EXERCISE AIM
Print the entries below exactly as they appear, from the first line up to and including the line with "CHOOSE ONE OF". Do not print any pictures.

- Opening Delimiter -

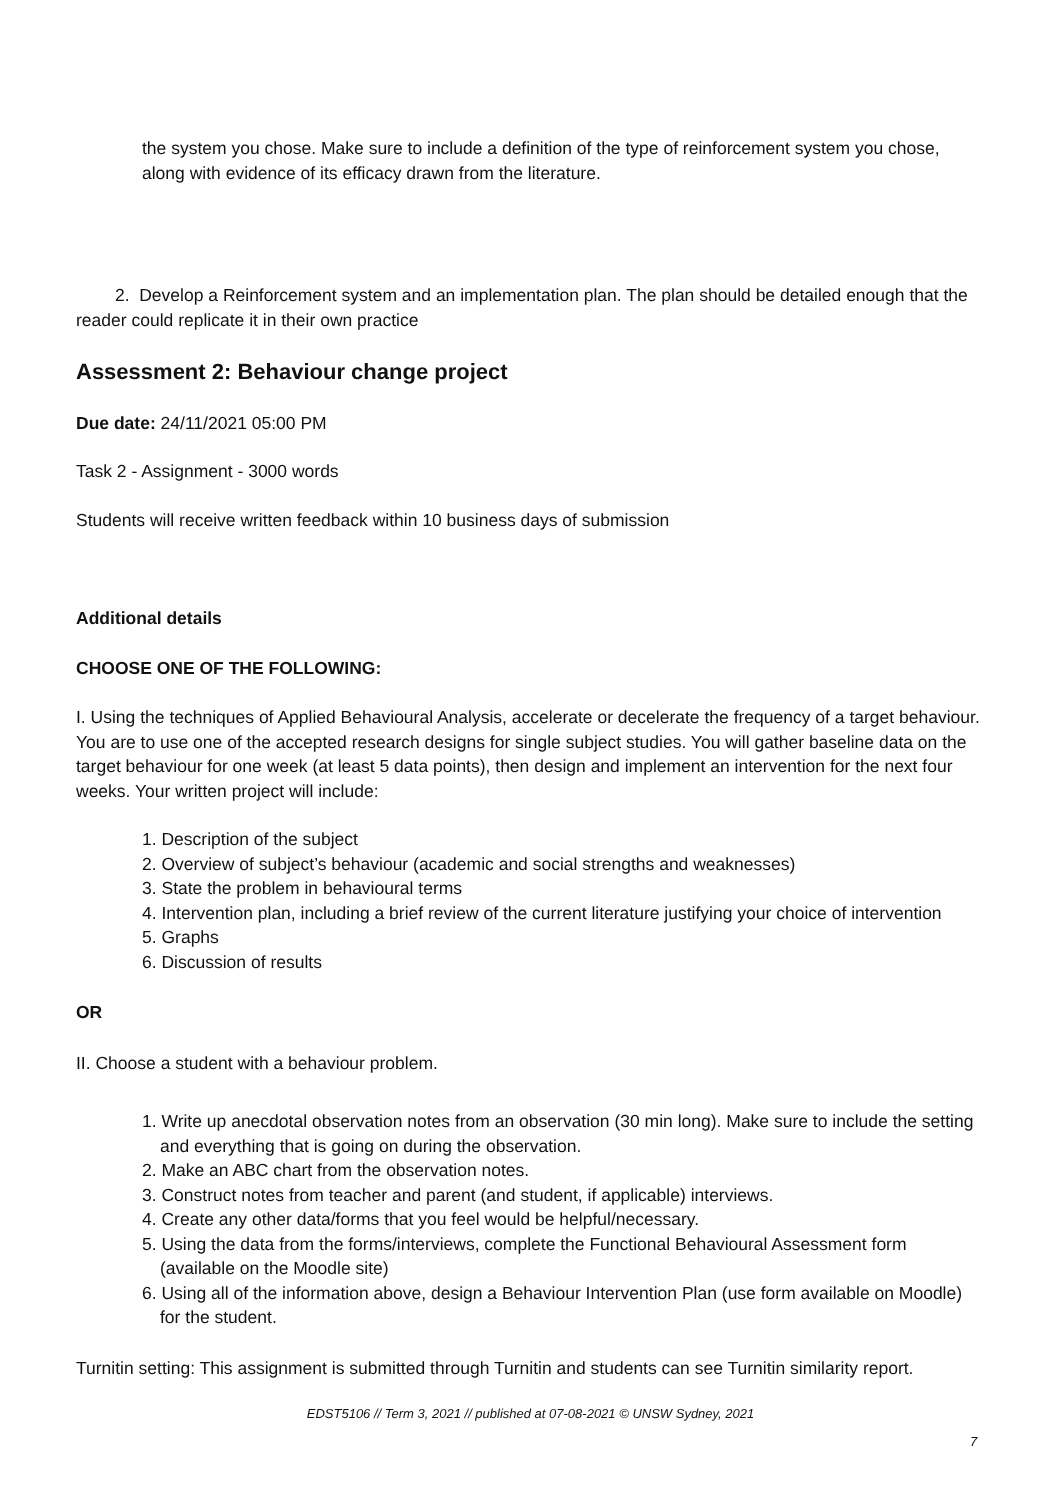the system you chose. Make sure to include a definition of the type of reinforcement system you chose, along with evidence of its efficacy drawn from the literature.
2. Develop a Reinforcement system and an implementation plan. The plan should be detailed enough that the reader could replicate it in their own practice
Assessment 2: Behaviour change project
Due date: 24/11/2021 05:00 PM
Task 2 - Assignment - 3000 words
Students will receive written feedback within 10 business days of submission
Additional details
CHOOSE ONE OF THE FOLLOWING:
I. Using the techniques of Applied Behavioural Analysis, accelerate or decelerate the frequency of a target behaviour. You are to use one of the accepted research designs for single subject studies. You will gather baseline data on the target behaviour for one week (at least 5 data points), then design and implement an intervention for the next four weeks. Your written project will include:
1. Description of the subject
2. Overview of subject’s behaviour (academic and social strengths and weaknesses)
3. State the problem in behavioural terms
4. Intervention plan, including a brief review of the current literature justifying your choice of intervention
5. Graphs
6. Discussion of results
OR
II. Choose a student with a behaviour problem.
1. Write up anecdotal observation notes from an observation (30 min long). Make sure to include the setting and everything that is going on during the observation.
2. Make an ABC chart from the observation notes.
3. Construct notes from teacher and parent (and student, if applicable) interviews.
4. Create any other data/forms that you feel would be helpful/necessary.
5. Using the data from the forms/interviews, complete the Functional Behavioural Assessment form (available on the Moodle site)
6. Using all of the information above, design a Behaviour Intervention Plan (use form available on Moodle) for the student.
Turnitin setting: This assignment is submitted through Turnitin and students can see Turnitin similarity report.
EDST5106 // Term 3, 2021 // published at 07-08-2021 © UNSW Sydney, 2021
7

- Closing Delimiter -

ANSWER TO THIS EXERCISE
the system you chose. Make sure to include a definition of the type of reinforcement system you chose, along with evidence of its efficacy drawn from the literature.
2. Develop a Reinforcement system and an implementation plan. The plan should be detailed enough that the reader could replicate it in their own practice
Assessment 2: Behaviour change project
Due date: 24/11/2021 05:00 PM
Task 2 - Assignment - 3000 words
Students will receive written feedback within 10 business days of submission
Additional details
CHOOSE ONE OF THE FOLLOWING:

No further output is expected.